Houve falta de patriotismo anteriormente? – Houve. Havia analfabetismo? Havia. Praticava-se a corrupção? Praticava-se. Feria-se a moral e a ética? Feria-se. Essas mazelas são antigas, mas que nunca foram institucionalizadas como agora.
O estelionato eleitoral que levou o PT ao poder com a eleição de Lula trouxe no seu interior o modelo mais que perfeito da ideologia dos pelegos: O Mensalão. É um crime doloso e continuado, ensaiado doentia e experimentalmente em Santo André, com os sanguessugas, aloprados, nos Correios, no Dnit, no Banco do Brasil…
Quando se realizou o assalto (que julgamos o final) ao patrimônio público, para comprar parlamentares corruptíveis no governo, tirou-se a radiografia da corrupção ativa e passiva que foi implantada.

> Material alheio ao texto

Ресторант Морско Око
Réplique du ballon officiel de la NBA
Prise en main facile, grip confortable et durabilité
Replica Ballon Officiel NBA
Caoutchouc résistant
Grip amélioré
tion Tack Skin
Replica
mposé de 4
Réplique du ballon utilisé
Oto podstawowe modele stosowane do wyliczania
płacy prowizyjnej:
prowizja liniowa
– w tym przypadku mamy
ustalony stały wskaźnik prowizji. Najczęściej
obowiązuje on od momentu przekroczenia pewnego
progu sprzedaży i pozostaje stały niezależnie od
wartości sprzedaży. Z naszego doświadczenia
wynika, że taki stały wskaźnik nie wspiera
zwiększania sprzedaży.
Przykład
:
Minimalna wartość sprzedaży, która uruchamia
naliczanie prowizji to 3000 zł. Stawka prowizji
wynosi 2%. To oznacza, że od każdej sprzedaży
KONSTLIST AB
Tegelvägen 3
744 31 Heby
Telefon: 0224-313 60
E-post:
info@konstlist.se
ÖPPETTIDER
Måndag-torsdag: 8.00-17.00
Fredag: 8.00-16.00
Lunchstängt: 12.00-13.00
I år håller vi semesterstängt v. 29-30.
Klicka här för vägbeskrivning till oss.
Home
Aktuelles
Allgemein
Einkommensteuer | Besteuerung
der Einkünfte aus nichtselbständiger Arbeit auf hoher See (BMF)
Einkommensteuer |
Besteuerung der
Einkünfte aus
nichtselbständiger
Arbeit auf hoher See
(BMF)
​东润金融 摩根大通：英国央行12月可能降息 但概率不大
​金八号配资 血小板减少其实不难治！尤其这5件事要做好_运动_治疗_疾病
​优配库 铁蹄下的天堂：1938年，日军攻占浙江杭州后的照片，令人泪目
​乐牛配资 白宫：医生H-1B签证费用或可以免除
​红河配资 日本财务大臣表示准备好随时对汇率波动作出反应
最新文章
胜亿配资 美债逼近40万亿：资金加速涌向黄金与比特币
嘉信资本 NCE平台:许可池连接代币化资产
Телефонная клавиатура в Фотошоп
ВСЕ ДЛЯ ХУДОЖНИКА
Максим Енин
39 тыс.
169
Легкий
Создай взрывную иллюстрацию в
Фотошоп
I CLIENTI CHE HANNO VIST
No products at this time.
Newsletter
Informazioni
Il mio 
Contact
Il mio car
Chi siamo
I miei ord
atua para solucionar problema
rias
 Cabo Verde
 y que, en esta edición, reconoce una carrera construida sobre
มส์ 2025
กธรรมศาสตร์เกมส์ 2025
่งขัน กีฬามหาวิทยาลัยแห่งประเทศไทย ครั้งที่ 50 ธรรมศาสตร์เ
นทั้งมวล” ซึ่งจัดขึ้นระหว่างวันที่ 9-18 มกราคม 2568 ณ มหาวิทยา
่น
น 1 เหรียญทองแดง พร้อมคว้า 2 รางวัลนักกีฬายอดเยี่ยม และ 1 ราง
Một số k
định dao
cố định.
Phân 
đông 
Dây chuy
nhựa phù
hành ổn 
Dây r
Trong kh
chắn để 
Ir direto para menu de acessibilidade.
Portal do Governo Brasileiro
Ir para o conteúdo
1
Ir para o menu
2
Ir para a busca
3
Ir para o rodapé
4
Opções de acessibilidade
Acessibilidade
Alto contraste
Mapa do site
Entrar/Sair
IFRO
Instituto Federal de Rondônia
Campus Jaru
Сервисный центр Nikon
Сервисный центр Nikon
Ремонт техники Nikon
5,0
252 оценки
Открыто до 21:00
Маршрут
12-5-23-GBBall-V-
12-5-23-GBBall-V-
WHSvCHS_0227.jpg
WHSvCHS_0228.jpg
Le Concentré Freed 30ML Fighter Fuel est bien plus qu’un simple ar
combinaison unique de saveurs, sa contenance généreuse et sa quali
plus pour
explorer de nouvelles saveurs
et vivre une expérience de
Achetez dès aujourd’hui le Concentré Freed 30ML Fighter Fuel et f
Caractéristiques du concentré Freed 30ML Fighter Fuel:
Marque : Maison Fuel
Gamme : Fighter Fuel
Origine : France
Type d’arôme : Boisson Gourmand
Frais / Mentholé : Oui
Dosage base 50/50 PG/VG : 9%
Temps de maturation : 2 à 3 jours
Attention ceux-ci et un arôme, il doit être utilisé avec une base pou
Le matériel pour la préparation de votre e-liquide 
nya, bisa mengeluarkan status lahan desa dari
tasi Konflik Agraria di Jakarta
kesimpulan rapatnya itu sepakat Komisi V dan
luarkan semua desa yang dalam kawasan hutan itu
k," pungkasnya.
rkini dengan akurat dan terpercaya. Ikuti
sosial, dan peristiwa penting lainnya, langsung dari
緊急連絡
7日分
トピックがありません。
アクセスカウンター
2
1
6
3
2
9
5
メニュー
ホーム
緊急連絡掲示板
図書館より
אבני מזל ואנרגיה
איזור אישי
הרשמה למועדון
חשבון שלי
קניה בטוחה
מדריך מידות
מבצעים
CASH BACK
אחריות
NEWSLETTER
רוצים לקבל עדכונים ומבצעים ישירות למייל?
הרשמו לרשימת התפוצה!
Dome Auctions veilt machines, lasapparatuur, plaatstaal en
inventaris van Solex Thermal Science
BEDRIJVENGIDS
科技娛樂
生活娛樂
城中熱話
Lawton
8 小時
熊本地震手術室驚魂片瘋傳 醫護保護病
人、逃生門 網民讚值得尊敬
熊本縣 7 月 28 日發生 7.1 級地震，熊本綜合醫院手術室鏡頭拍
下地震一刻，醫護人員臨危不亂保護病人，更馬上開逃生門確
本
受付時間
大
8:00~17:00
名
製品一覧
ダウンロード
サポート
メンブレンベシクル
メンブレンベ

Julgados pelo STF, os mensaleiros foram condenados. E com a prisão dos altos hierarcas do partido, ficou claro o modo lulo-petista de governar, através do suborno, práticas de peculato e lavagem de dinheiro, tudo orientado pela Casa Civil da Presidência da República. Cinicamente, a horda de fanáticos lulo-petistas considerou os criminosos detidos na Papuda “heróis do povo brasileiro”.
Como todo mal traz um bem, a Nação Brasileira se conscientizou da degenerescência dos três poderes; o Legislativo que se deixou corromper, o Executivo, corruptor, e o Judiciário manietado, todos oferecendo exemplos prejudiciais às pessoas ignorantes prontas para arremedar o que vem “de cima”.
Depois, para estarrecer a Nação, o Mensalão ressuscitou como um zumbi de vodu e se apossou da Petrobras, destroçando a empresa ícone do nacionalismo. A ladroeira ali instalada entrou na casa dos bilhões, distribuídos entre petistas e seus parceiros de copo e de corrupção.
A complacência dos meios de comunicação, a indiferença dos partidos e a cumplicidade das organizações populares facilitaram a semeadura de um arremedo de ditadura, nivelando o País, sem pudor, ao narco-populismo caricato da Venezuela, Argentina, Equador, Bolívia, na inferioridade cultural, subserviência, incompetência, e, principalmente, corrupção.
Nossa economia igualou-se à dos infelizes argentinos, equatorianos e venezuelanos, e está enterrada na vala comum da incompetência e da mentira que maquia estatísticas e números para enganar os otários.
Com tal folha corrida, como o PT poderia dirigir com honestidade, as eleições presidenciais que fatalmente lhe apearia do poder? Venceu, mas deixou suspeitas de fraude na apuração “sui generis” do pleito, onde ministros do Tribunal não estiveram presentes.
Dilma venceu fazendo o diabo. E nos deixou inconformismo e dúvidas quanto à lisura do julgamento da campanha e a função inviolável das urnas eletrônicas. Com isto, nos leva às ruas, pela desconfiança na condução da eleição, exigindo a punição dos que conduziram o processo e/ou se beneficiaram dele.
Reivindica-se patrioticamente o aperfeiçoamento político e uma faxina ampla, geral e irrestrita no Palácio do Planalto. Mostra-se a força e o vigor de 51 milhões de eleitores, sedentos de justiça, enfrentando a mídia subornada, a perversão dos ocupantes do poder e a decomposição dos valores na Idade do Apagão.